# THE PROBLEM
Both the line containing "fx_px: 3433" and the last line of the listing are included: write out exactly the lines from one to the other.

□ □ □

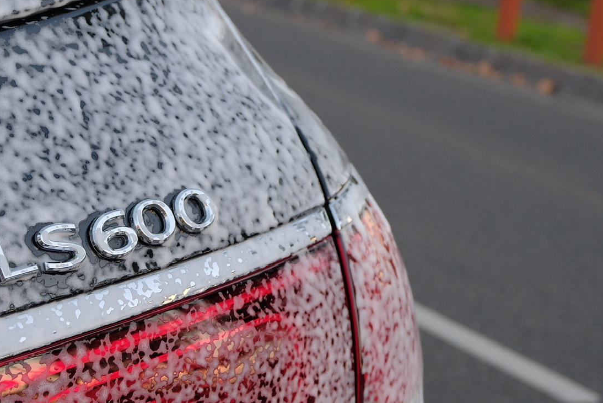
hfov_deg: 25.0
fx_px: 1340
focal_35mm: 80
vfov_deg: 17.1
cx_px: 143
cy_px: 195
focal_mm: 25.6
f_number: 4.4
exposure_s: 1/100
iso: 400
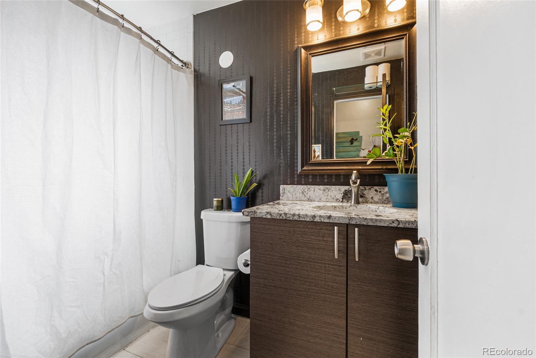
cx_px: 268
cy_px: 179
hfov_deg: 96.7
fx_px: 238
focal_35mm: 16
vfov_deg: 73.8
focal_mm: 16
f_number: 8
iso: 200
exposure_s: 1
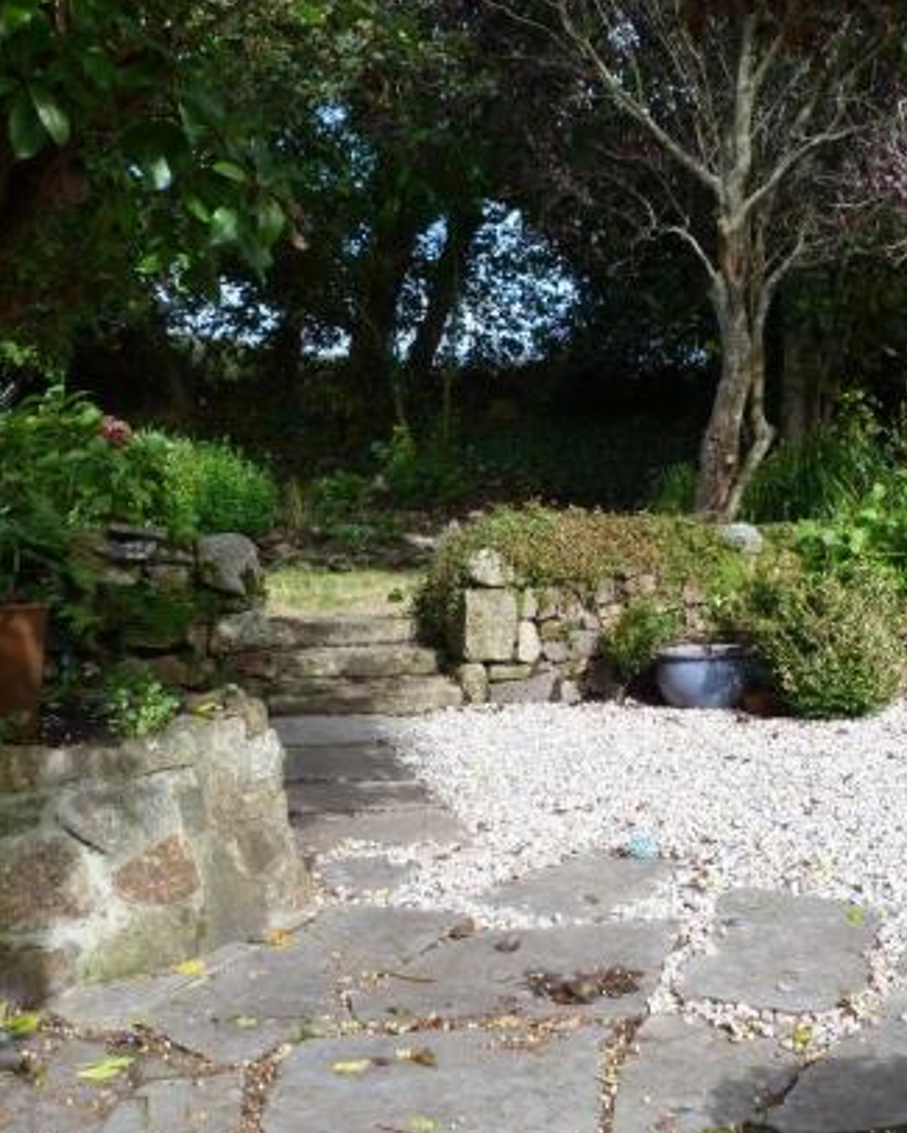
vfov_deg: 51.5
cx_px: 627
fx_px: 1174
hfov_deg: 41.5
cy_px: 601
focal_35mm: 35
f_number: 4
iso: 80
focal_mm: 4.5
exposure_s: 1/250
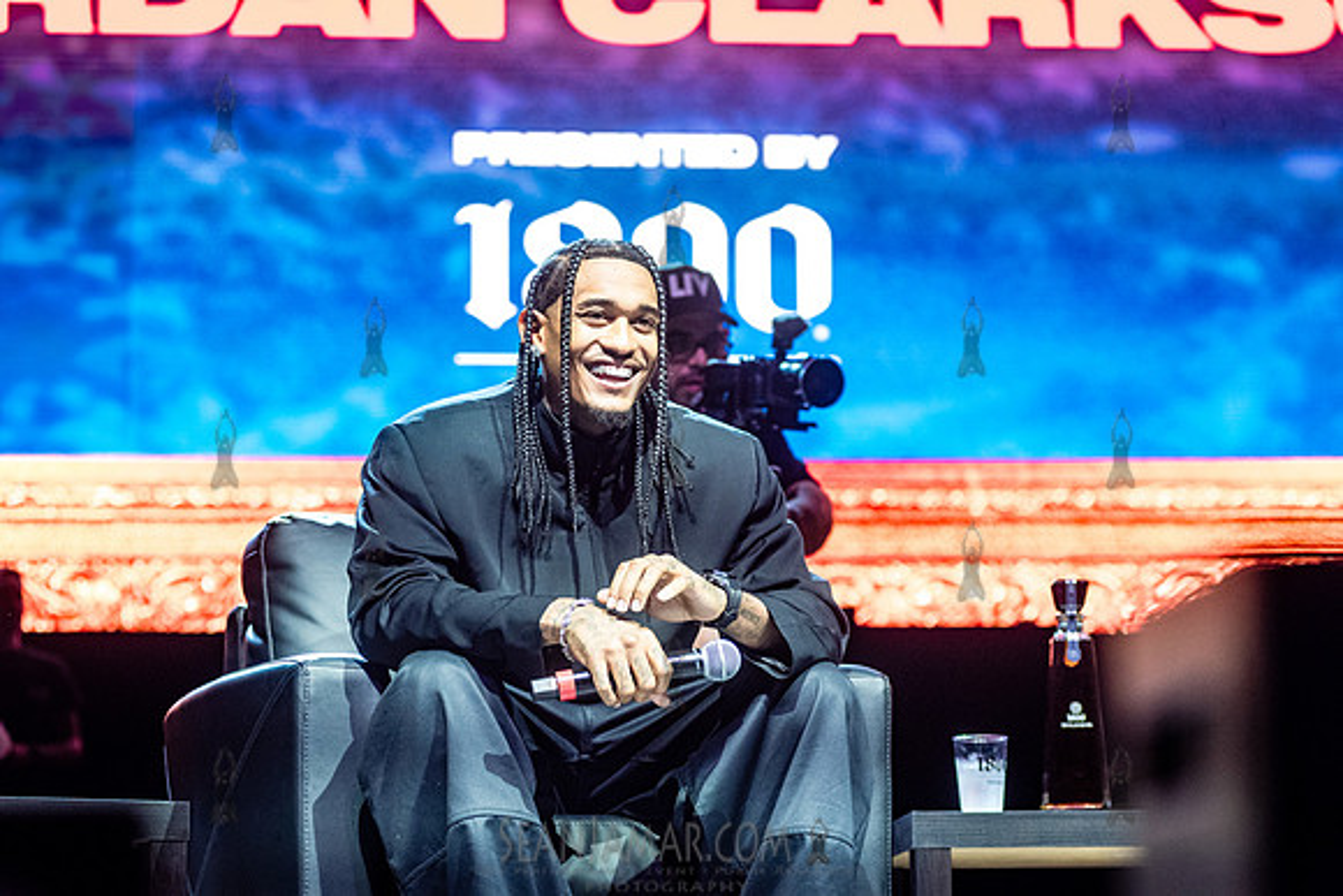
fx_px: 3433
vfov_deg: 14.9
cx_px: 672
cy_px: 448
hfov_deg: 22.1
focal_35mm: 92
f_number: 4.5
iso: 5000
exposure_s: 1/800
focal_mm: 92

□ □ □

# TASK RESULT
fx_px: 3433
vfov_deg: 14.9
cx_px: 672
cy_px: 448
hfov_deg: 22.1
focal_35mm: 92
f_number: 4.5
iso: 5000
exposure_s: 1/800
focal_mm: 92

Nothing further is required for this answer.